Has anyone tested whether abbreviated language helps or hinders the reader? This question got me thinking about research into matters central to our daily work. Earnsy Liu, in her quarterly What’s the Evidence? column in TechCommWire, often has a hard time finding research that answers the questions we pose. What if technical communicators, as a global network, were to crowd-fund some research? Would you give a little? Please complete my mini-survey and tell me whether you think this would fly:

https://www.surveymonkey.com/r/crowdfundresearch

You can also read Earnsy’s February literature review, which is about Metaphors in tech comm.
Did you know you can look up past articles on our Best Practice Round-Up page?

2 thoughts on “Researching Tech Comm Best Practice

  1. Evidence shows that omitting words decreases readability.
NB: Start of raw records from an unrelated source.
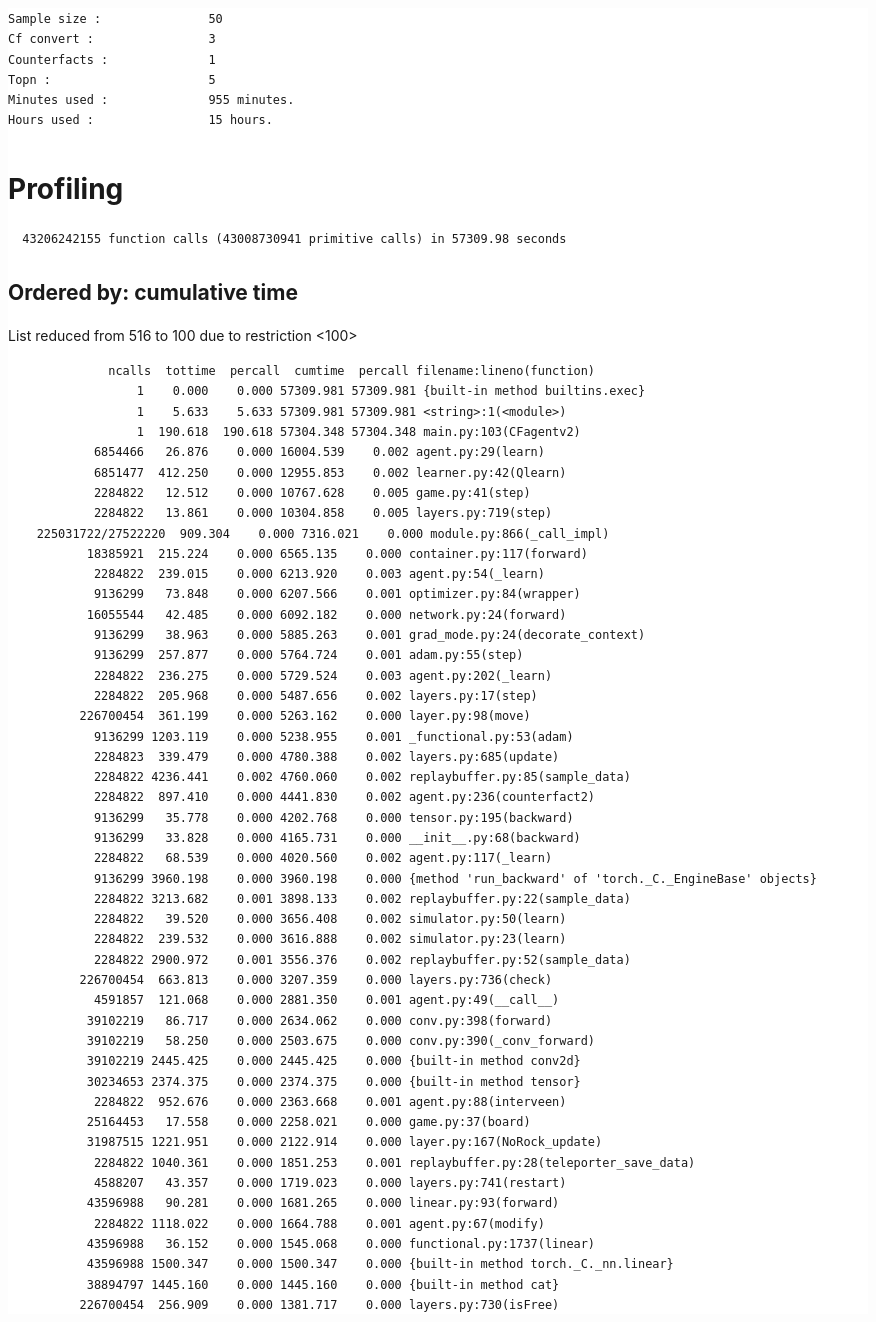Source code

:     Sample size :               50
    Cf convert :                3
    Counterfacts :              1
    Topn :                      5
    Minutes used :              955 minutes.
    Hours used :                15 hours.

# Profiling


      43206242155 function calls (43008730941 primitive calls) in 57309.98 seconds

##    Ordered by: cumulative time
   List reduced from 516 to 100 due to restriction <100>

                  ncalls  tottime  percall  cumtime  percall filename:lineno(function)
                      1    0.000    0.000 57309.981 57309.981 {built-in method builtins.exec}
                      1    5.633    5.633 57309.981 57309.981 <string>:1(<module>)
                      1  190.618  190.618 57304.348 57304.348 main.py:103(CFagentv2)
                6854466   26.876    0.000 16004.539    0.002 agent.py:29(learn)
                6851477  412.250    0.000 12955.853    0.002 learner.py:42(Qlearn)
                2284822   12.512    0.000 10767.628    0.005 game.py:41(step)
                2284822   13.861    0.000 10304.858    0.005 layers.py:719(step)
        225031722/27522220  909.304    0.000 7316.021    0.000 module.py:866(_call_impl)
               18385921  215.224    0.000 6565.135    0.000 container.py:117(forward)
                2284822  239.015    0.000 6213.920    0.003 agent.py:54(_learn)
                9136299   73.848    0.000 6207.566    0.001 optimizer.py:84(wrapper)
               16055544   42.485    0.000 6092.182    0.000 network.py:24(forward)
                9136299   38.963    0.000 5885.263    0.001 grad_mode.py:24(decorate_context)
                9136299  257.877    0.000 5764.724    0.001 adam.py:55(step)
                2284822  236.275    0.000 5729.524    0.003 agent.py:202(_learn)
                2284822  205.968    0.000 5487.656    0.002 layers.py:17(step)
              226700454  361.199    0.000 5263.162    0.000 layer.py:98(move)
                9136299 1203.119    0.000 5238.955    0.001 _functional.py:53(adam)
                2284823  339.479    0.000 4780.388    0.002 layers.py:685(update)
                2284822 4236.441    0.002 4760.060    0.002 replaybuffer.py:85(sample_data)
                2284822  897.410    0.000 4441.830    0.002 agent.py:236(counterfact2)
                9136299   35.778    0.000 4202.768    0.000 tensor.py:195(backward)
                9136299   33.828    0.000 4165.731    0.000 __init__.py:68(backward)
                2284822   68.539    0.000 4020.560    0.002 agent.py:117(_learn)
                9136299 3960.198    0.000 3960.198    0.000 {method 'run_backward' of 'torch._C._EngineBase' objects}
                2284822 3213.682    0.001 3898.133    0.002 replaybuffer.py:22(sample_data)
                2284822   39.520    0.000 3656.408    0.002 simulator.py:50(learn)
                2284822  239.532    0.000 3616.888    0.002 simulator.py:23(learn)
                2284822 2900.972    0.001 3556.376    0.002 replaybuffer.py:52(sample_data)
              226700454  663.813    0.000 3207.359    0.000 layers.py:736(check)
                4591857  121.068    0.000 2881.350    0.001 agent.py:49(__call__)
               39102219   86.717    0.000 2634.062    0.000 conv.py:398(forward)
               39102219   58.250    0.000 2503.675    0.000 conv.py:390(_conv_forward)
               39102219 2445.425    0.000 2445.425    0.000 {built-in method conv2d}
               30234653 2374.375    0.000 2374.375    0.000 {built-in method tensor}
                2284822  952.676    0.000 2363.668    0.001 agent.py:88(interveen)
               25164453   17.558    0.000 2258.021    0.000 game.py:37(board)
               31987515 1221.951    0.000 2122.914    0.000 layer.py:167(NoRock_update)
                2284822 1040.361    0.000 1851.253    0.001 replaybuffer.py:28(teleporter_save_data)
                4588207   43.357    0.000 1719.023    0.000 layers.py:741(restart)
               43596988   90.281    0.000 1681.265    0.000 linear.py:93(forward)
                2284822 1118.022    0.000 1664.788    0.001 agent.py:67(modify)
               43596988   36.152    0.000 1545.068    0.000 functional.py:1737(linear)
               43596988 1500.347    0.000 1500.347    0.000 {built-in method torch._C._nn.linear}
               38894797 1445.160    0.000 1445.160    0.000 {built-in method cat}
              226700454  256.909    0.000 1381.717    0.000 layers.py:730(isFree)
Read ‘The Global English Style Guide: Writing Clear, Translatable Documentation for a Global Market’ by Kohl. (ISBN 978-1-59994-657-3, http://support.sas.com/publishing/authors/kohl.html.) Refer to Appendix D about ‘syntactic cues’.

  2. Hi Mike

    Thanks for that – it’s extremely helpful. I had never thought to search on ‘syntactic clues’. I note that most of the research he quotes is 20+ years old, and I have no idea whether that matters or not.